Although not invited to the party, the taxman may well be taking an unusually close interest in who is on the guest list.
Evidence emerged last week that the Inland Revenue’s south east division has been using cloak-and-dagger tactics to inspect companies’ spending on such events by hijacking client records held by corporate hospitality providers. It then uses the information to argue that companies are trying to write off disallowable expenditure when calculating tax liabilities.
The taxman’s approach is causing some disquiet among tax experts, who say it is underhand and that the Revenue may well be going beyond its legal powers.
Baker Tilly tax partner Chris Chadburn, himself a former district inspector, said: ‘This type of sting operation is highly dubious and companies throughout the UK should be aware of the threat.’
Internal Revenue documents, seen by Accountancy Age, revealed the south east district had been practising the technique with some success for nine months.
With its reassuringly colloquial acronym of SORTED – which stands for special operation reviewing targeted entertainment data – the project is designed to make sure companies attending events like hot air ballooning, medieval evenings and river boat trips are not claiming it as training which is allowable for tax purposes.
‘We are of the opinion that companies entertaining on any scale are likely to be generous towards their staff and directors and worthy of review,’ the document states.
‘We decided to operate these reviews in a low key manner, the object being to keep the interview as amicable and unofficial as possible.
‘The result of this approach puts the company representative at ease and they will frequently volunteer information about their clients and give us access to any records we request.’

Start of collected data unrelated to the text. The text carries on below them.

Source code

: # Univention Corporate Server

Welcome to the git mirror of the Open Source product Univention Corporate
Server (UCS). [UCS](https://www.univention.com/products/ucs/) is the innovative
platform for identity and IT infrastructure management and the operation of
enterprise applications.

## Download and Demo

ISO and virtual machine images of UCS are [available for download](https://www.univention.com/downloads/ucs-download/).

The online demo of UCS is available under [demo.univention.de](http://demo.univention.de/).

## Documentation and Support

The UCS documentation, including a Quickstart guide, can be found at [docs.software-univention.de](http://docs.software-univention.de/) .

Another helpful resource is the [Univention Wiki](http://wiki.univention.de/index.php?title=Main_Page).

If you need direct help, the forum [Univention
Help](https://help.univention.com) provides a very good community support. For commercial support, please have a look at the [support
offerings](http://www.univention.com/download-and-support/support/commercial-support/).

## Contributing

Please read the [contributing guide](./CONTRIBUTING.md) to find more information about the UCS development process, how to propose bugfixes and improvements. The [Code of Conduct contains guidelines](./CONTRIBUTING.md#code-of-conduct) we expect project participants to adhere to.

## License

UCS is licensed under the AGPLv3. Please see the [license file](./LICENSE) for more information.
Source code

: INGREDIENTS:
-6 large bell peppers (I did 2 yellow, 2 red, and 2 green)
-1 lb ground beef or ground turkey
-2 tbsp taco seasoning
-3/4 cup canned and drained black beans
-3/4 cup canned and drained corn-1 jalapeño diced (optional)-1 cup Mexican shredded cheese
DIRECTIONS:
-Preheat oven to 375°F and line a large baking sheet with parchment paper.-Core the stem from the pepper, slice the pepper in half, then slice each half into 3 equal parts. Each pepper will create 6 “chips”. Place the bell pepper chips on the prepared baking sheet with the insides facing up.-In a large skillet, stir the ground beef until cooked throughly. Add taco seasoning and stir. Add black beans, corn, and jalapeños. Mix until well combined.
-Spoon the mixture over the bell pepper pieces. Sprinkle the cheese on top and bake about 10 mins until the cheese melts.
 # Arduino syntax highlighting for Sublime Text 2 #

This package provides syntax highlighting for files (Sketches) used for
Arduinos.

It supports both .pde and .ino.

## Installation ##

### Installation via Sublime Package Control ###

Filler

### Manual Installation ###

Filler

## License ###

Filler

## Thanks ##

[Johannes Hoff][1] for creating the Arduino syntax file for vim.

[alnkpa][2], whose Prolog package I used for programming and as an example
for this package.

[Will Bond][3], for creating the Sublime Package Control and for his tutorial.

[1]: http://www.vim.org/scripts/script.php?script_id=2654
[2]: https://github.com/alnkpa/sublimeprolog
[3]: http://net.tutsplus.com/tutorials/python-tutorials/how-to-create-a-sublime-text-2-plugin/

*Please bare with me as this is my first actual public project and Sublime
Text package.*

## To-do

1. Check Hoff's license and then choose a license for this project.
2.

Acting on local knowledge, information in the Yellow Pages or tip-offs from national insurance and VAT inspectors, taxmen have arranged meetings with corporate hospitality or event management organisations, pretending to undertake routine PAYE audits.
Unaware of the threat, companies have volunteered client information and allowed access to client sales records.
Taxmen then passed this information to colleagues handling companies’ tax affairs, providing them with ammunition to attempt to disallow entertainment expenditure or to pick up benefits charges on employees or directors.
And the Revenue has gleaned information to target these companies by checking sales invoices – even though ‘it is doubtful under Regulation 55 whether we have a legal right to look at sales invoices’, the document says.
‘The Inland Revenue has no right to obtain this kind of information when inspecting PAYE or NIC records. The Revenue is relying on the ignorance and goodwill of companies to obtain details about their clients activities,’ Chadburn added.
‘I believe many of these activities involve genuine business expenditure and it is inequitable of the Inland Revenue to try and reclassify them as staff freebies.’
The Inland Revenue has defended its practices saying that if it finds an expense that is dressed up as something else, then it is clearly avoidance.
But the taxman’s interest in large events doesn’t end with corporate hospitality.
In August last year residents of south west England who were hoping to cash in on the four million extra tourists in Devon and Cornwall for the eclipse had the taxman breathing down their necks.v Revenue officials trawled accommodation adverts to spot undeclared money-making. And earlier in the summer tax officers took a closer than usual look at the Wimbledon tennis tournament when local offices launched a crackdown on nearby residents cashing in and not declaring tournament-related income on their tax returns.
Officers trawled temporary accommodation adverts and cruised streets to spot evidence of undeclared money-making.
Residents renting out driveways as temporary car parks are among those believed to have been targeted.
Alistair Kendrick, tax director at Ernst & Young, warned at the time that the Revenue is ‘alive’ to money-making possibilities arising from big sports tournaments.